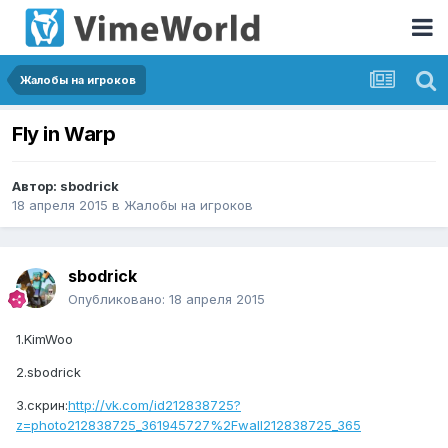
Жалобы на игроков
Fly in Warp
Автор:
sbodrick
18 апреля 2015
в
Жалобы на игроков
sbodrick
Опубликовано:
18 апреля 2015
1.KimWoo
2.sbodrick
3.скрин:
http://vk.com/id212838725?
z=photo212838725_361945727%2Fwall212838725_365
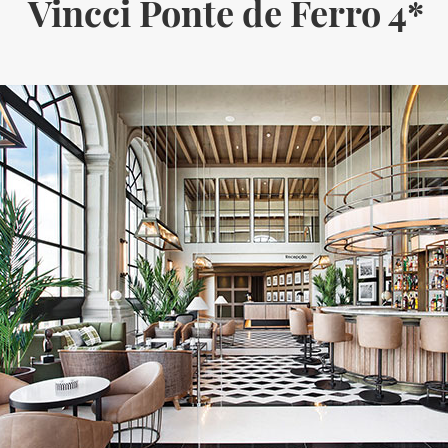
Vincci Ponte de Ferro 4*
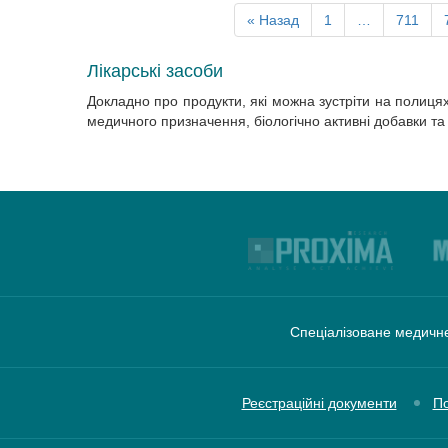
« Назад
1
…
711
Лікарські засоби
Докладно про продукти, які можна зустріти на полиця
медичного призначення, біологічно активні добавки та
Спеціалізоване медичне
Реєстраційні документи
По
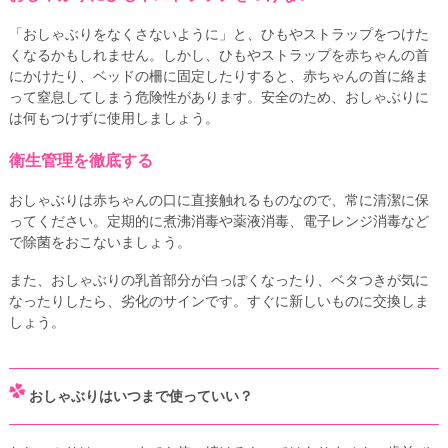
「おしゃぶりをなくさないように」と、ひもやストラップをつけた
くなるかもしれません。しかし、ひもやストラップを赤ちゃんの首
にかけたり、ベッドの柵に固定したりすると、赤ちゃんの首に絡ま
って窒息してしまう危険性があります。安全のため、おしゃぶりに
は何もつけずに使用しましょう。
衛生管理を徹底する
おしゃぶりは赤ちゃんの口に直接触れるものなので、常に清潔に保
ってください。定期的に煮沸消毒や薬液消毒、電子レンジ消毒など
で除菌をおこないましょう。
また、おしゃぶりの乳首部分が白っぽくなったり、ベタつきが気に
なったりしたら、劣化のサインです。すぐに新しいものに交換しま
しょう。
おしゃぶりはいつまで使っていい？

◇ ◇ ◇ ◇ ◇

Activity: Rename "sbodrick" to "sbodrick_moderator" throughout the data above and write out all of its lines again with nothing else changed. Leave the pictures out.

Output of the task:
Жалобы на игроков
Fly in Warp
Автор:
sbodrick_moderator
18 апреля 2015
в
Жалобы на игроков
sbodrick_moderator
Опубликовано:
18 апреля 2015
1.KimWoo
2.sbodrick_moderator
3.скрин:
http://vk.com/id212838725?
z=photo212838725_361945727%2Fwall212838725_365
Vincci Ponte de Ferro 4*
« Назад
1
…
711
Лікарські засоби
Докладно про продукти, які можна зустріти на полиця
медичного призначення, біологічно активні добавки та
Спеціалізоване медичне
Реєстраційні документи
По
「おしゃぶりをなくさないように」と、ひもやストラップをつけた
くなるかもしれません。しかし、ひもやストラップを赤ちゃんの首
にかけたり、ベッドの柵に固定したりすると、赤ちゃんの首に絡ま
って窒息してしまう危険性があります。安全のため、おしゃぶりに
は何もつけずに使用しましょう。
衛生管理を徹底する
おしゃぶりは赤ちゃんの口に直接触れるものなので、常に清潔に保
ってください。定期的に煮沸消毒や薬液消毒、電子レンジ消毒など
で除菌をおこないましょう。
また、おしゃぶりの乳首部分が白っぽくなったり、ベタつきが気に
なったりしたら、劣化のサインです。すぐに新しいものに交換しま
しょう。
おしゃぶりはいつまで使っていい？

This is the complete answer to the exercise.